The Virtual Private Cloud (VPC) where the ThirdLaw software is located and operates. All customer data is designed to stay inside the ThirdLaw VPC except when specifically allowed by customer configurations. This isolated network environment helps ensure data security and regulatory compliance by maintaining strict control over data boundaries.

Dataset

A collection of Exchanges that can be used to build a Semantic Evaluator or a verification Benchmark.

Benchmark

A Dataset used to Assess the performance of Evaluators

Evaluation Types

Semantic-based Evaluators

Using vector-based search to enable similarity analysis and comparisons between objects.

Search-based Evaluators

Using pattern recognition including keyword or specific placeholder patterns.

Foundational Evaluators

Uses foundation models to perform complex analysis requiring reasoning capabilities.

Validation Evaluators

Using internally hosted transformer models optimized for specific detection tasks.

Law Properties

Scope

Defines where the Law applies—e.g., specific users, applications, LLM models, agents, or business contexts.

Frequency

Determines when a Law Condition is evaluated, including:

  • Always on: Evaluate immediately with latency constraints
  • On Arrival: Evaluate immediately with fewer latency constraints
  • Batch frequency: Process at scheduled intervals
  • Sampling: Process only a percentage of events or transactions

Misc.
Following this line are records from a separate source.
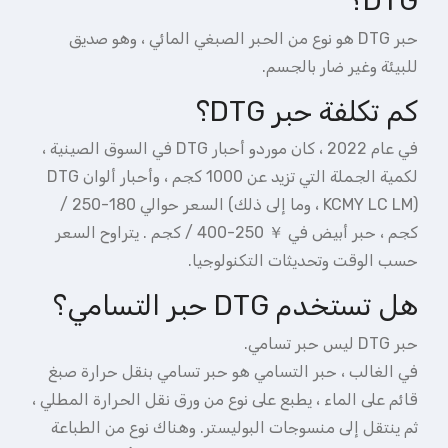
DTG؟
حبر DTG هو نوع من الحبر الصبغي المائي ، وهو صديق
للبيئة وغير ضار بالجسم.
كم تكلفة حبر DTG؟
في عام 2022 ، كان موردو أحبار DTG في السوق الصينية ،
لكمية الجملة التي تزيد عن 1000 كجم ، وأحبار ألوان DTG
(KCMY LC LM ، وما إلى ذلك) السعر حوالي 180-250 /
كجم ، حبر أبيض في ￥ 250-400 / كجم . يتراوح السعر
حسب الوقت وتحديثات التكنولوجيا.
هل تستخدم DTG حبر التسامي؟
حبر DTG ليس حبر تسامي.
في الغالب ، حبر التسامي هو حبر تسامي بنقل حرارة صبغ
قائم على الماء ، يطبع على نوع من ورق نقل الحرارة المطلي ،
ثم ينتقل إلى منسوجات البوليستر. وهناك نوع من الطباعة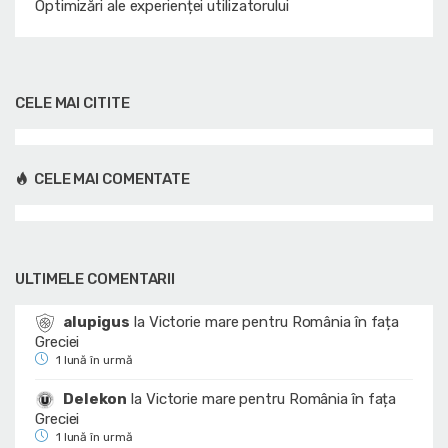
Optimizări ale experienței utilizatorului
CELE MAI CITITE
CELE MAI COMENTATE
ULTIMELE COMENTARII
alupigus
la
Victorie mare pentru România în fața
Greciei
1 lună în urmă
Delekon
la
Victorie mare pentru România în fața
Greciei
1 lună în urmă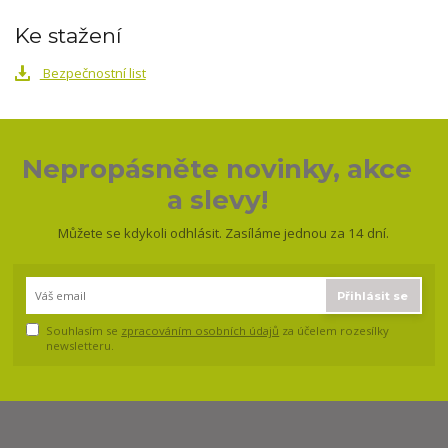
Ke stažení
Bezpečnostní list
Nepropásněte novinky, akce
a slevy!
Můžete se kdykoli odhlásit. Zasíláme jednou za 14 dní.
Přihlásit se
Souhlasím se
zpracováním osobních údajů
za účelem rozesílky
newsletteru.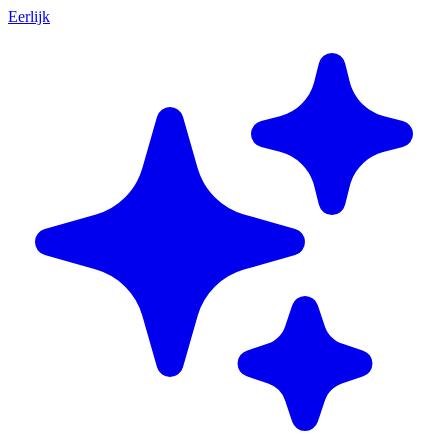
Eerlijk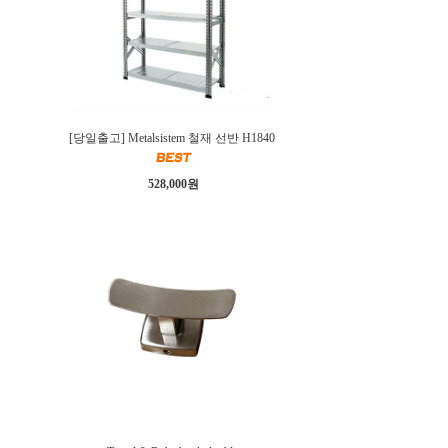
[당일출고] Metalsistem 철재 선반 H1840
528,000원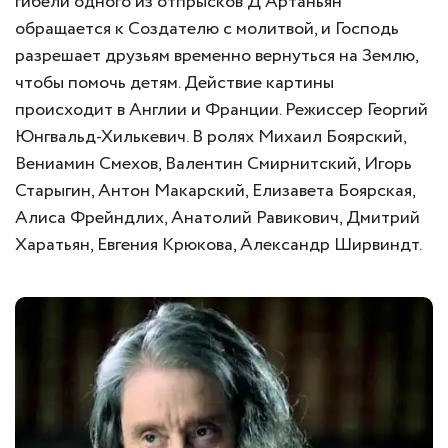
гибели одного из отпрысков Д’Артаньян
обращается к Создателю с молитвой, и Господь
разрешает друзьям временно вернуться на Землю,
чтобы помочь детям. Действие картины
происходит в Англии и Франции. Режиссер Георгий
Юнгвальд-Хилькевич. В ролях Михаил Боярский,
Вениамин Смехов, Валентин Смирнитский, Игорь
Старыгин, Антон Макарский, Елизавета Боярская,
Алиса Фрейндлих, Анатолий Равикович, Дмитрий
Харатьян, Евгения Крюкова, Александр Ширвиндт.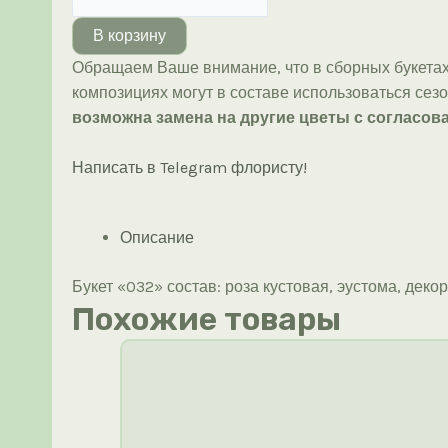
товара
Букет
В корзину
«032»
Обращаем Ваше внимание, что в сборных букетах
композициях могут в составе использоваться сез
возможна замена на другие цветы с согласова
Написать в Telegram флористу!
Описание
Букет «032» состав: роза кустовая, эустома, декор
Похожие товары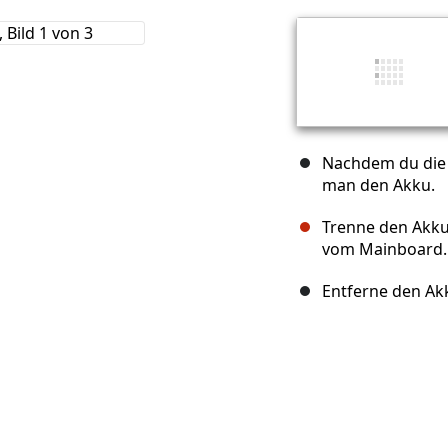
Nachdem du die e
man den Akku.
Trenne den Akk
vom Mainboard.
Entferne den Ak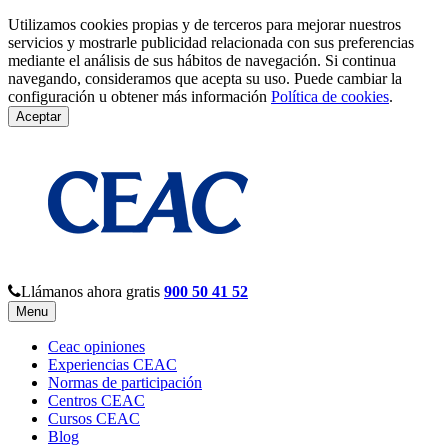
Utilizamos cookies propias y de terceros para mejorar nuestros
servicios y mostrarle publicidad relacionada con sus preferencias
mediante el análisis de sus hábitos de navegación. Si continua
navegando, consideramos que acepta su uso. Puede cambiar la
configuración u obtener más información
Política de cookies
.
Aceptar
Llámanos ahora gratis
900 50 41 52
Menu
Ceac opiniones
Experiencias CEAC
Normas de participación
Centros CEAC
Cursos CEAC
Blog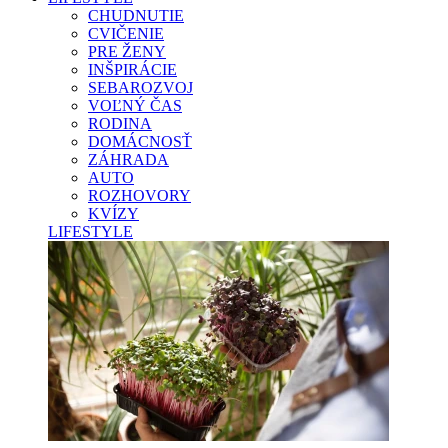
CHUDNUTIE
CVIČENIE
PRE ŽENY
INŠPIRÁCIE
SEBAROZVOJ
VOĽNÝ ČAS
RODINA
DOMÁCNOSŤ
ZÁHRADA
AUTO
ROZHOVORY
KVÍZY
LIFESTYLE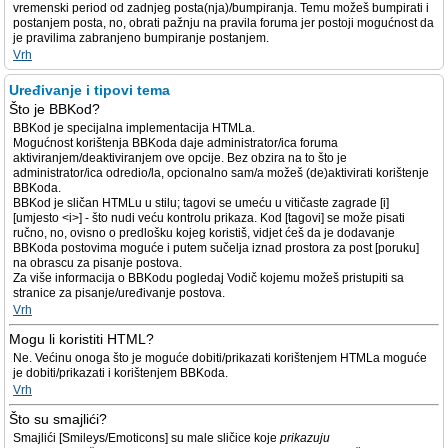
vremenski period od zadnjeg posta(nja)/bumpiranja. Temu možeš bumpirati i
postanjem posta, no, obrati pažnju na pravila foruma jer postoji mogućnost da
je pravilima zabranjeno bumpiranje postanjem.
Vrh
Uređivanje i tipovi tema
Što je BBKod?
BBKod je specijalna implementacija HTMLa.
Mogućnost korištenja BBKoda daje administrator/ica foruma
aktiviranjem/deaktiviranjem ove opcije. Bez obzira na to što je
administrator/ica odredio/la, opcionalno sam/a možeš (de)aktivirati korištenje
BBKoda.
BBKod je sličan HTMLu u stilu; tagovi se umeću u vitičaste zagrade [i]
[umjesto <i>] - što nudi veću kontrolu prikaza. Kod [tagovi] se može pisati
ručno, no, ovisno o predlošku kojeg koristiš, vidjet ćeš da je dodavanje
BBKoda postovima moguće i putem sučelja iznad prostora za post [poruku]
na obrascu za pisanje postova.
Za više informacija o BBKodu pogledaj Vodič kojemu možeš pristupiti sa
stranice za pisanje/uređivanje postova.
Vrh
Mogu li koristiti HTML?
Ne. Većinu onoga što je moguće dobiti/prikazati korištenjem HTMLa moguće
je dobiti/prikazati i korištenjem BBKoda.
Vrh
Što su smajlići?
Smajlići [Smileys/Emoticons] su male sličice koje
prikazuju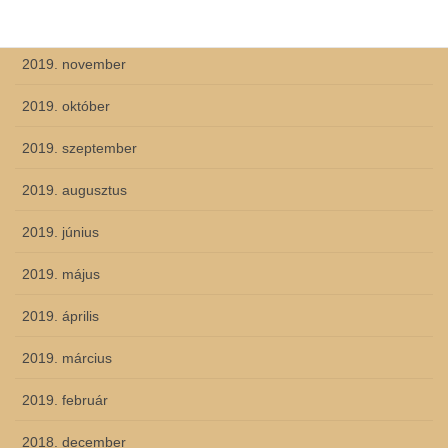
2019. december
2019. november
2019. október
2019. szeptember
2019. augusztus
2019. június
2019. május
2019. április
2019. március
2019. február
2018. december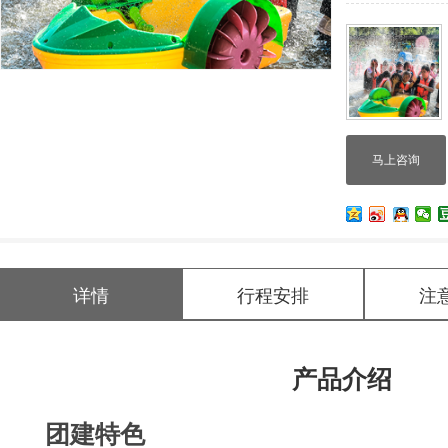
马上咨询
详情
行程安排
注
产品介绍
团建特色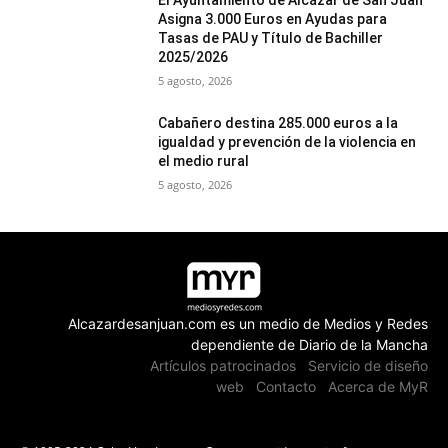
El Ayuntamiento de Alcázar de San Juan
Asigna 3.000 Euros en Ayudas para
Tasas de PAU y Título de Bachiller
2025/2026
5 agosto, 2026
Cabañero destina 285.000 euros a la
igualdad y prevención de la violencia en
el medio rural
5 agosto, 2026
Alcazardesanjuan.com es un medio de Medios y Redes
dependiente de Diario de la Mancha
Artículos patrocinados
Servicio de diseño
web
Contacto
Acerca de MyR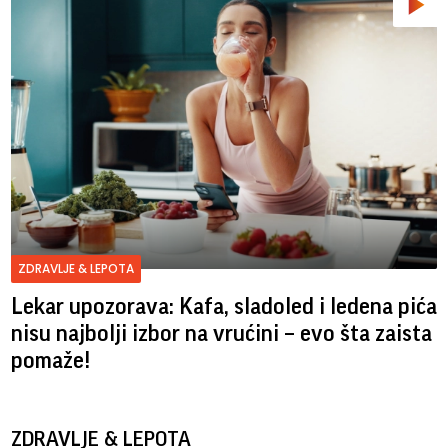
ZDRAVLJE & LEPOTA
Lekar upozorava: Kafa, sladoled i ledena pića
nisu najbolji izbor na vrućini – evo šta zaista
pomaže!
ZDRAVLJE & LEPOTA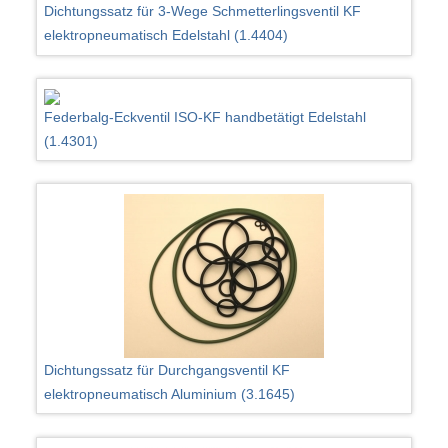
Dichtungssatz für 3-Wege Schmetterlingsventil KF
elektropneumatisch Edelstahl (1.4404)
Federbalg-Eckventil ISO-KF handbetätigt Edelstahl
(1.4301)
Dichtungssatz für Durchgangsventil KF
elektropneumatisch Aluminium (3.1645)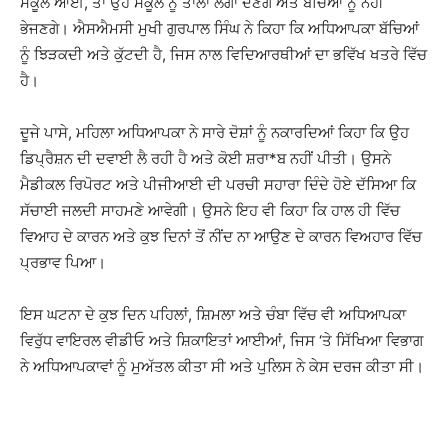
ਸਕੂਲ ਆਈ, ਤਾਂ ਉਹ ਸਕੂਲ ਨੂੰ ਤਾਲਾ ਲਗਾ ਦੇਣਗੇ ਅਤੇ ਬੱਚਿਆਂ ਨੂੰ ਨਹੀਂ
ਭੇਜਣਗੇ। ਐਸਐਮਸੀ ਮੁਖੀ ਗੁਰਪਾਲ ਸਿੰਘ ਨੇ ਕਿਹਾ ਕਿ ਅਧਿਆਪਕਾ ਬੱਚਿਆਂ
ਨੂੰ ਝਿੜਕਦੀ ਅਤੇ ਕੁੱਟਦੀ ਹੈ, ਜਿਸ ਨਾਲ ਵਿਦਿਆਰਥੀਆਂ ਦਾ ਭਵਿੱਖ ਖਤਰੇ ਵਿੱਚ
ਹੈ।
ਦੂਜੇ ਪਾਸੇ, ਮਹਿਲਾ ਅਧਿਆਪਕਾ ਨੇ ਸਾਰੇ ਦੋਸ਼ਾਂ ਨੂੰ ਨਕਾਰਦਿਆਂ ਕਿਹਾ ਕਿ ਉਹ
ਡਿਪ੍ਰੈਸ਼ਨ ਦੀ ਦਵਾਈ ਲੈ ਰਹੀ ਹੈ ਅਤੇ ਕੋਈ ਸ਼ਰਾ*ਬ ਨਹੀਂ ਪੀਤੀ। ਉਸਨੇ
ਮੈਡੀਕਲ ਰਿਪੋਰਟ ਅਤੇ ਪੀਜੀਆਈ ਦੀ ਪਰਚੀ ਸਹਾਰਾ ਦਿੰਦੇ ਹੋਏ ਦੱਸਿਆ ਕਿ
ਸੱਚਾਈ ਜਲਦੀ ਸਾਹਮਣੇ ਆਵੇਗੀ। ਉਸਨੇ ਇਹ ਵੀ ਕਿਹਾ ਕਿ ਹਾਲ ਹੀ ਵਿੱਚ
ਵਿਆਹ ਦੇ ਕਾਰਨ ਅਤੇ ਕੁਝ ਦਿਨਾਂ ਤੋਂ ਨੀਂਦ ਨਾ ਆਉਣ ਦੇ ਕਾਰਨ ਵਿਅਹਾਰ ਵਿੱਚ
ਪ੍ਰਭਾਵ ਪਿਆ।
ਇਸ ਘਟਨਾ ਦੇ ਕੁਝ ਦਿਨ ਪਹਿਲਾਂ, ਸ਼ਿਮਲਾ ਅਤੇ ਚੰਬਾ ਵਿੱਚ ਵੀ ਅਧਿਆਪਕਾ
ਵਿਰੁੱਧ ਵਾਇਰਲ ਵੀਡੀਓ ਅਤੇ ਸ਼ਿਕਾਇਤਾਂ ਆਈਆਂ, ਜਿਸ ‘ਤੇ ਸਿੱਖਿਆ ਵਿਭਾਗ
ਨੇ ਅਧਿਆਪਕਾਵਾਂ ਨੂੰ ਮੁਅੱਤਲ ਕੀਤਾ ਸੀ ਅਤੇ ਪੁਲਿਸ ਨੇ ਕੇਸ ਦਰਜ ਕੀਤਾ ਸੀ।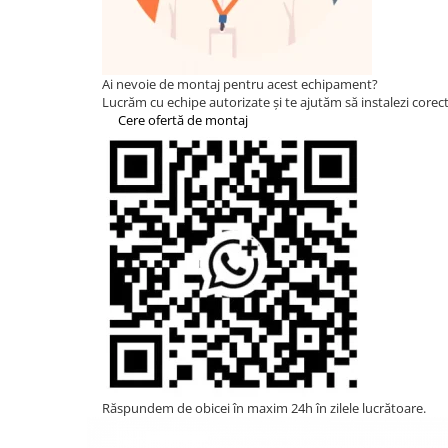
HUAWEI
SMA
Solis
Ai nevoie de montaj pentru acest echipament?
Lucrăm cu echipe autorizate și te ajutăm să instalezi corect 
Solplanet
Cere ofertă de montaj
Sungrow
Victron Energy
Acumulatori
BYD Battery
HVM
HVS
LVS
Deye
Enphase
FelicitySolar
Răspundem de obicei în maxim 24h în zilele lucrătoare.
Fronius Reserva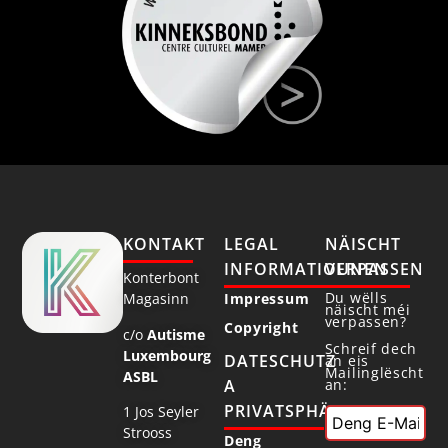
KONTAKT
LEGAL
NÄISCHT
INFORMATIOUNEN
VERPASSEN
Konterbont
Du wëlls
Magasinn
Impressum
näischt méi
verpassen?
Copyright
c/o
Autisme
Schreif dech
Luxembourg
DATESCHUTZ
an eis
Mailinglëscht
ASBL
an:
A
PRIVATSPHÄR
1 Jos Seyler
Strooss
Deng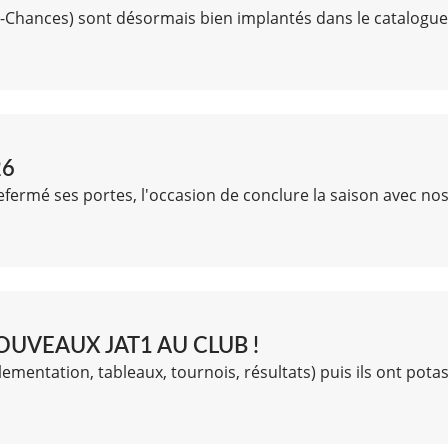
lti-Chances) sont désormais bien implantés dans le catalogu
26
efermé ses portes, l'occasion de conclure la saison avec nos
OUVEAUX JAT1 AU CLUB !
lementation, tableaux, tournois, résultats) puis ils ont potas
Definitions

LLM

A Large Language Model (LLM) is an artificial intelligence system trained on vast amounts of text to understand and generate human language. It works by recognizing patterns in data and using those patterns to predict what words should come next in a sequence. Generative LLMs can write essays, answer questions, summarize content, translate languages, and even create code based on text instructions. Multi-modal LLMs can process and generate content across different types of information beyond just text, such as images, audio, and video.